■ Task:
Nothing outside the range below should be printed. Output exactly the lines from the line with "78 542 13550" to the line with "56 210 140875", both included.

■ Supplied entries:

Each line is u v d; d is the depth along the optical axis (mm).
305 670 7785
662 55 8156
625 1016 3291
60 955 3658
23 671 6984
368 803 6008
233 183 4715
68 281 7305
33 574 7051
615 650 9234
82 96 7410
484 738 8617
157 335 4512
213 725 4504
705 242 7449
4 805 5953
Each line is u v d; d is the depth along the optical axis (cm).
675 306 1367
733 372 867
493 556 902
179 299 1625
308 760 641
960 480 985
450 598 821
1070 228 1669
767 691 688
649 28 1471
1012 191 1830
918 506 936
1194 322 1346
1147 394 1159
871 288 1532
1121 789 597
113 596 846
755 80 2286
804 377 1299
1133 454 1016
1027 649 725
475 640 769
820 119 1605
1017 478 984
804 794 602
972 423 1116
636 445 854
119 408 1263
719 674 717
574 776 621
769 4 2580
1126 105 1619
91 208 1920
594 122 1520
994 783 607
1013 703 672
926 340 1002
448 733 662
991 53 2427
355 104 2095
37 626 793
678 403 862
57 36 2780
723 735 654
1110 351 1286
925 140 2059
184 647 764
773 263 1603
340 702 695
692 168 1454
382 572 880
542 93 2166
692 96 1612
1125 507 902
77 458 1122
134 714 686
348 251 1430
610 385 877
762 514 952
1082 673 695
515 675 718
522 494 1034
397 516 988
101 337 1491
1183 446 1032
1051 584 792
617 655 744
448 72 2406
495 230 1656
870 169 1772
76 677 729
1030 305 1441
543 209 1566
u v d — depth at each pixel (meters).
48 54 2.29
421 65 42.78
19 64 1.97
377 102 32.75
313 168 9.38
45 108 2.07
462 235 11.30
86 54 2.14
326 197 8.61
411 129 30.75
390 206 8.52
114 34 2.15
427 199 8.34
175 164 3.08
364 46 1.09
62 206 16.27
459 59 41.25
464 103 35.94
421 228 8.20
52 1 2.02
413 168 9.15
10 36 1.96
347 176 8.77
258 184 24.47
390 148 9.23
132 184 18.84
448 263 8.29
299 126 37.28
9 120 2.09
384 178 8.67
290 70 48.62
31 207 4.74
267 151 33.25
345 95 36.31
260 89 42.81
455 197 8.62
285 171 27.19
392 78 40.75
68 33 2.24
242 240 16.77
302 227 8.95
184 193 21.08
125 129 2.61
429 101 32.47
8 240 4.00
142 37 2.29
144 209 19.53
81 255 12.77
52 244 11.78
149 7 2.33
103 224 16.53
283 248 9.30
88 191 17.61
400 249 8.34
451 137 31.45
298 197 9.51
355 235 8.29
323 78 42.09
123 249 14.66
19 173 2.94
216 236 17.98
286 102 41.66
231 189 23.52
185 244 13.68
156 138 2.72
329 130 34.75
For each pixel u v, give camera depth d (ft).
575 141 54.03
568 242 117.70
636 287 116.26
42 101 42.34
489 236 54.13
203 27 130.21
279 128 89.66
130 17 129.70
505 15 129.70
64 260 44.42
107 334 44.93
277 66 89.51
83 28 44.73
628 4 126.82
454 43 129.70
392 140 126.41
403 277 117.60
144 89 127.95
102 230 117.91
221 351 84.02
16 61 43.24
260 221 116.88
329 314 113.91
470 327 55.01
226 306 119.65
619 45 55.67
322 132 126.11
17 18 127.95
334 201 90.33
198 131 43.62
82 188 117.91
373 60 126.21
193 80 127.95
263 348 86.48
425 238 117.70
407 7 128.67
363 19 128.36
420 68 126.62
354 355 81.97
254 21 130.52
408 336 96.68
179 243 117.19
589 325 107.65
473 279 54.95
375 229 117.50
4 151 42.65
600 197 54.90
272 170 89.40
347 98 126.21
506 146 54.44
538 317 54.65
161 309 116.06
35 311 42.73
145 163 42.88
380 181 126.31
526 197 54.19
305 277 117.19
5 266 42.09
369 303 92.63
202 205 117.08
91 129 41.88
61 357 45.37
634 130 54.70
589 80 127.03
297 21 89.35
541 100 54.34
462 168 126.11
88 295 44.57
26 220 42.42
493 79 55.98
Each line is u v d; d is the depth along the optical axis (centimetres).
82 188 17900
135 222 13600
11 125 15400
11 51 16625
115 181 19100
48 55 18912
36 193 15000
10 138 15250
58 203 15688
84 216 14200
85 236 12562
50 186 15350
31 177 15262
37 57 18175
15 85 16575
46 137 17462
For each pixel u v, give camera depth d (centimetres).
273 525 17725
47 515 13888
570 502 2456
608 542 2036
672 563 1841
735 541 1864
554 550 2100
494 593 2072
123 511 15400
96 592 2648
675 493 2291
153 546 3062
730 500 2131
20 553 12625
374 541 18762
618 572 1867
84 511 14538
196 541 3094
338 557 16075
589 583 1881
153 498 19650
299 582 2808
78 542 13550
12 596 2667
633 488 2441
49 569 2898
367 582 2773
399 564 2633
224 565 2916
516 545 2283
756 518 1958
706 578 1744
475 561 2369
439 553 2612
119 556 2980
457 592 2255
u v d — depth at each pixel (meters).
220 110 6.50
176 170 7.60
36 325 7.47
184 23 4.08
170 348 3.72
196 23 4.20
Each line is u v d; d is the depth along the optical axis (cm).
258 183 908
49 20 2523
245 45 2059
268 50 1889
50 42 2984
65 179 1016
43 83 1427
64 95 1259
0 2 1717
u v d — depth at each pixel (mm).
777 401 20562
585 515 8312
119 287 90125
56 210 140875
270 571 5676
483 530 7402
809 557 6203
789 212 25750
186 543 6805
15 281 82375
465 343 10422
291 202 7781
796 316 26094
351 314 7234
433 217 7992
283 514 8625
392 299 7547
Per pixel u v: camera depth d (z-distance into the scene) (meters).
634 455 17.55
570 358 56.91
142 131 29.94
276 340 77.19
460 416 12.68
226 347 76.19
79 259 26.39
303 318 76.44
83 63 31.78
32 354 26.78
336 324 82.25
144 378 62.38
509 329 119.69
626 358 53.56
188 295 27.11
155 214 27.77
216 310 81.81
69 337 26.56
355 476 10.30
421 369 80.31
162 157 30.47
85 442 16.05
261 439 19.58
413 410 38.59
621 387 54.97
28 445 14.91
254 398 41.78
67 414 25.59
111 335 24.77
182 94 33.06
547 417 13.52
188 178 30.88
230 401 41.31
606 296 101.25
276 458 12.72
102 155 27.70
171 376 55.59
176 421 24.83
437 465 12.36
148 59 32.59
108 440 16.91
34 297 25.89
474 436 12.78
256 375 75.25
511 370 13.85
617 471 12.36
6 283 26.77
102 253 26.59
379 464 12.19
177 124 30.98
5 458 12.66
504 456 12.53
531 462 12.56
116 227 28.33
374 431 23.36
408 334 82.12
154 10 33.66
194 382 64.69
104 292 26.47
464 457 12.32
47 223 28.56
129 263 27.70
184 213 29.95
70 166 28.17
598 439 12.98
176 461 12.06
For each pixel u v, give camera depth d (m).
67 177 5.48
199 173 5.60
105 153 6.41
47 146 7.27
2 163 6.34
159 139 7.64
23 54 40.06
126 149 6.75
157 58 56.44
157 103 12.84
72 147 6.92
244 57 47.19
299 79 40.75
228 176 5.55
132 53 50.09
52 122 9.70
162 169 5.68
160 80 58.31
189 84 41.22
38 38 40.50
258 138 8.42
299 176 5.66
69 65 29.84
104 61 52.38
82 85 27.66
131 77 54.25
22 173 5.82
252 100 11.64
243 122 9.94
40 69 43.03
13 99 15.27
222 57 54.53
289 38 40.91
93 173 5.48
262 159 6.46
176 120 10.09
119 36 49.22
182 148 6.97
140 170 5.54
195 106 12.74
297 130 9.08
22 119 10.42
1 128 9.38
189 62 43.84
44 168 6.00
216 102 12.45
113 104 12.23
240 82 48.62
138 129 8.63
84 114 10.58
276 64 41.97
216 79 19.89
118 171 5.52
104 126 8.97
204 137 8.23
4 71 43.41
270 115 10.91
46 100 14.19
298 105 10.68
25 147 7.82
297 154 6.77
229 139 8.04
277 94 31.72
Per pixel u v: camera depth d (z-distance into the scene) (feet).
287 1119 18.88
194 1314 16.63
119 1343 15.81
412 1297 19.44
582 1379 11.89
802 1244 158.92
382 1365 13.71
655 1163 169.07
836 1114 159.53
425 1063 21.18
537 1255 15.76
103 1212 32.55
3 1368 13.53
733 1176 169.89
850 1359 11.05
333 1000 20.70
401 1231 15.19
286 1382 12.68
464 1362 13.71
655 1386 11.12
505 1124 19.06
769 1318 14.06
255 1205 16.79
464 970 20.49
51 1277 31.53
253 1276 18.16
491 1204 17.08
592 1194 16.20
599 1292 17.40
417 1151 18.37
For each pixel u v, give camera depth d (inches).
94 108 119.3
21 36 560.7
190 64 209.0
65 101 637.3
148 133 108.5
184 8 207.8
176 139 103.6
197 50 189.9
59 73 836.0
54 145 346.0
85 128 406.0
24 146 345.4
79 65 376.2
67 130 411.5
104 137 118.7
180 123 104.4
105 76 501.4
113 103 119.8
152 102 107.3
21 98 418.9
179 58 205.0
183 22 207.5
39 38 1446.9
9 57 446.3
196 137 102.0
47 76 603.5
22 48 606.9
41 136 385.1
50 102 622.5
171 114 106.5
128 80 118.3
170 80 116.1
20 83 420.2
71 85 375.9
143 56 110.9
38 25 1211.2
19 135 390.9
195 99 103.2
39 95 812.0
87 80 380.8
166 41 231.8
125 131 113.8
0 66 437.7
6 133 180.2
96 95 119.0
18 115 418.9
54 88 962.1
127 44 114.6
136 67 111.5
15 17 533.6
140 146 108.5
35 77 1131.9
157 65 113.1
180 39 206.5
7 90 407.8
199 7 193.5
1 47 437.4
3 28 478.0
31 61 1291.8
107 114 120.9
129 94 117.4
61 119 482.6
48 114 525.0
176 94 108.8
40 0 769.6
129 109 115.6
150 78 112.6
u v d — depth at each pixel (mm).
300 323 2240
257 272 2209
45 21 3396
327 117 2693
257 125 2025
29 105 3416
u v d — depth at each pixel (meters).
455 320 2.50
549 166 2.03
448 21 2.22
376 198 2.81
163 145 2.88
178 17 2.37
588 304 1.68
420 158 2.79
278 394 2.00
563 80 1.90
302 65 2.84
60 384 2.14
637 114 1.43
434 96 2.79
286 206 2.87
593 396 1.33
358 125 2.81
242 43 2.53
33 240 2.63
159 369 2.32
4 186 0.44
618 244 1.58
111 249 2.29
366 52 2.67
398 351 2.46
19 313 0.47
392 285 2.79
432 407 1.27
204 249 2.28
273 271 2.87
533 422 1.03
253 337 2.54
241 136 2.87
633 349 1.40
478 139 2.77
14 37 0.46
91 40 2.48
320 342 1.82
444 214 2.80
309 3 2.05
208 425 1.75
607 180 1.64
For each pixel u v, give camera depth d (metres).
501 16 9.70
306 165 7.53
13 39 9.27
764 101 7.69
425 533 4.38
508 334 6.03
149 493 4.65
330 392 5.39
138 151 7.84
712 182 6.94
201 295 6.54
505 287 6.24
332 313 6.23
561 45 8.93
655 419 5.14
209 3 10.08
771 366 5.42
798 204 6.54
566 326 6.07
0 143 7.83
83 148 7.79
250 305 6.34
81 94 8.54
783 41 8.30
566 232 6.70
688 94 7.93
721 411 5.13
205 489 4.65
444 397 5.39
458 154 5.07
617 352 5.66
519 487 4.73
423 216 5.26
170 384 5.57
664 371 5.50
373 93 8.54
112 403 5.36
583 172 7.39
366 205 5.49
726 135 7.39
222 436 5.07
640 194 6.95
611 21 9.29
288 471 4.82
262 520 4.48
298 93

■ Response to this task:
78 542 13550
12 596 2667
633 488 2441
49 569 2898
367 582 2773
399 564 2633
224 565 2916
516 545 2283
756 518 1958
706 578 1744
475 561 2369
439 553 2612
119 556 2980
457 592 2255
u v d — depth at each pixel (meters).
220 110 6.50
176 170 7.60
36 325 7.47
184 23 4.08
170 348 3.72
196 23 4.20
Each line is u v d; d is the depth along the optical axis (cm).
258 183 908
49 20 2523
245 45 2059
268 50 1889
50 42 2984
65 179 1016
43 83 1427
64 95 1259
0 2 1717
u v d — depth at each pixel (mm).
777 401 20562
585 515 8312
119 287 90125
56 210 140875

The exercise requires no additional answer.